Created in 2014 by internationally renowned landscape designer Piet Oudolf, the garden at Hauser & Wirth is a sprawling splendour of soft perennials and swaying seed heads. The plants are kept low, so you can enjoy the sculptures that feature also, most prominently, the Radić Pavilion which was designed by the Chilean architect Smiljan Radić.
The influential sculptor, Barbara Hepworth, first came to Cornwall in 1939 and would live there until her death in 1975. She lived and worked in her studio, Trewyn studios, which is now the Barbara Hepworth Museum. Her tucked-away garden became the ideal backdrop for her abstract sculptures, which reflected the natural curves and textures of the landscape.
Experience an authentic regency garden at the Royal Pavilion Gardens in Brighton. The garden follows the 1820 plans of the architect and landscape designer, John Nash, and includes many of the plant species included in the original design.
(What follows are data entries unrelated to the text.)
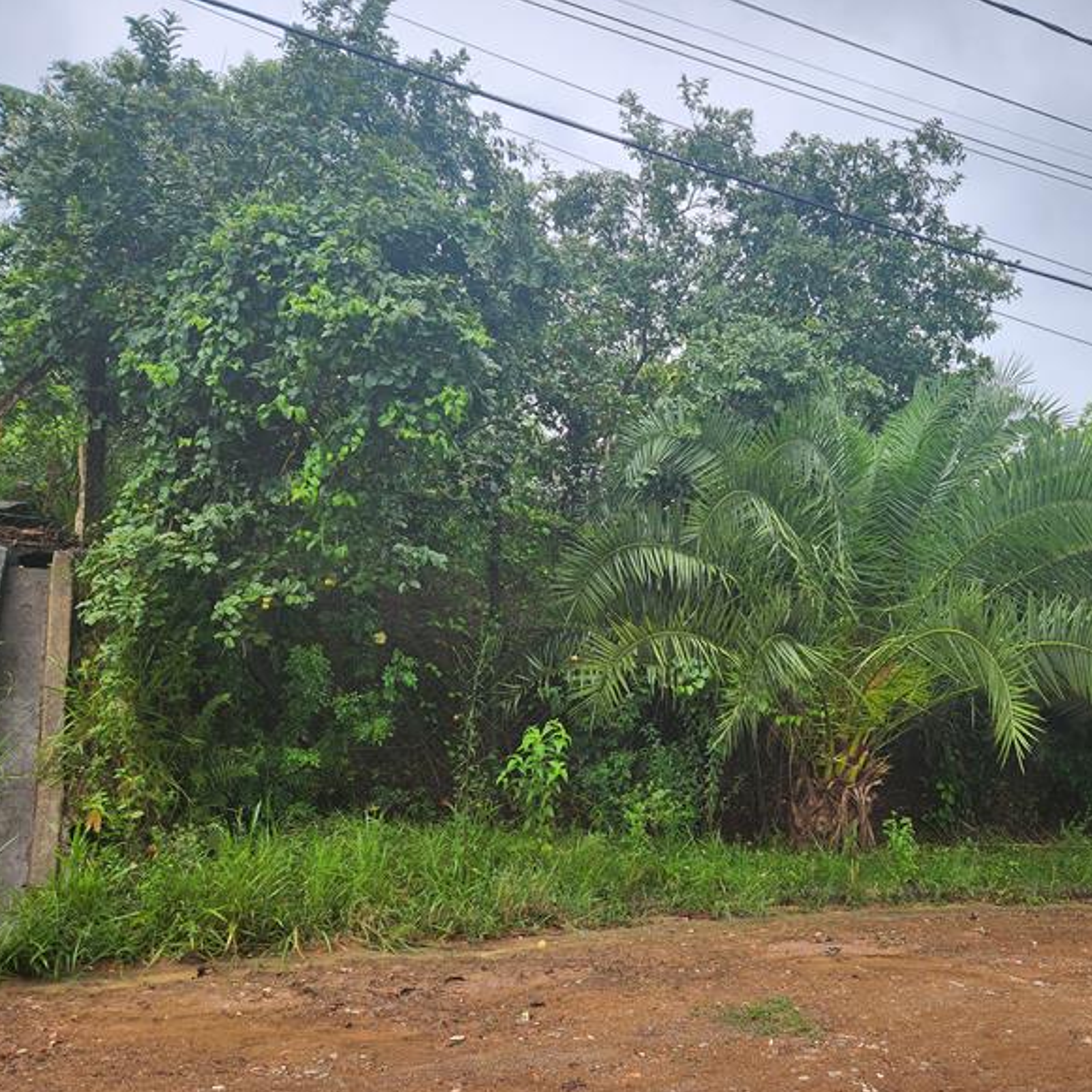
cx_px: 739
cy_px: 558
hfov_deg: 55.9
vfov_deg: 57.3
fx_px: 999
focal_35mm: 28
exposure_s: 1/596
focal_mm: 5.4
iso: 20
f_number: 1.8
Enjoy towering works of art in the fresh air at the Yorkshire Sculpture Park, covering 500 acres of land, including hills, woodland and formal gardens. The park was originally owned by the Beaumont family, but would later become a part of Bretton Hall College. It was here that art lecturer Peter Murray had the idea of opening the space up to the public. Recent artists that have exhibited include Damien Hirst, Joana Vasconcelos and Alfredo Jaar.